◆ Written task
Below are the records; copy every line in them that holds the string "Adhesive".

◆ Available records
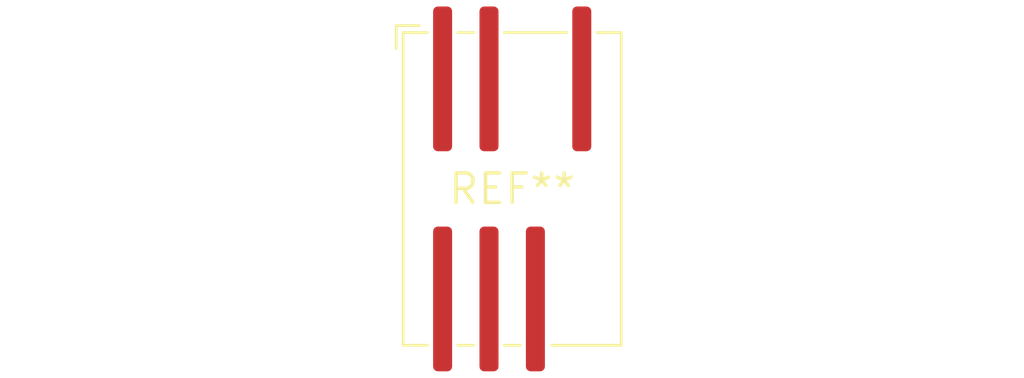
<source format=kicad_pcb>
(kicad_pcb (version 20240108) (generator pcbnew)

  (general
    (thickness 1.6)
  )

  (paper "A4")
  (layers
    (0 "F.Cu" signal)
    (31 "B.Cu" signal)
    (32 "B.Adhes" user "B.Adhesive")
    (33 "F.Adhes" user "F.Adhesive")
    (34 "B.Paste" user)
    (35 "F.Paste" user)
    (36 "B.SilkS" user "B.Silkscreen")
    (37 "F.SilkS" user "F.Silkscreen")
    (38 "B.Mask" user)
    (39 "F.Mask" user)
    (40 "Dwgs.User" user "User.Drawings")
    (41 "Cmts.User" user "User.Comments")
    (42 "Eco1.User" user "User.Eco1")
    (43 "Eco2.User" user "User.Eco2")
    (44 "Edge.Cuts" user)
    (45 "Margin" user)
    (46 "B.CrtYd" user "B.Courtyard")
    (47 "F.CrtYd" user "F.Courtyard")
    (48 "B.Fab" user)
    (49 "F.Fab" user)
    (50 "User.1" user)
    (51 "User.2" user)
    (52 "User.3" user)
    (53 "User.4" user)
    (54 "User.5" user)
    (55 "User.6" user)
    (56 "User.7" user)
    (57 "User.8" user)
    (58 "User.9" user)
  )

  (setup
    (pad_to_mask_clearance 0)
    (pcbplotparams
      (layerselection 0x00010fc_ffffffff)
      (plot_on_all_layers_selection 0x0000000_00000000)
      (disableapertmacros false)
      (usegerberextensions false)
      (usegerberattributes false)
      (usegerberadvancedattributes false)
      (creategerberjobfile false)
      (dashed_line_dash_ratio 12.000000)
      (dashed_line_gap_ratio 3.000000)
      (svgprecision 4)
      (plotframeref false)
      (viasonmask false)
      (mode 1)
      (useauxorigin false)
      (hpglpennumber 1)
      (hpglpenspeed 20)
      (hpglpendiameter 15.000000)
      (dxfpolygonmode false)
      (dxfimperialunits false)
      (dxfusepcbnewfont false)
      (psnegative false)
      (psa4output false)
      (plotreference false)
      (plotvalue false)
      (plotinvisibletext false)
      (sketchpadsonfab false)
      (subtractmaskfromsilk false)
      (outputformat 1)
      (mirror false)
      (drillshape 1)
      (scaleselection 1)
      (outputdirectory "")
    )
  )

  (net 0 "")

  (footprint "Converter_DCDC_TRACO_TDN_5-xxxxWISM_SMD" (layer "F.Cu") (at 0 0))

)

</source>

◆ Your solution
    (32 "B.Adhes" user "B.Adhesive")
    (33 "F.Adhes" user "F.Adhesive")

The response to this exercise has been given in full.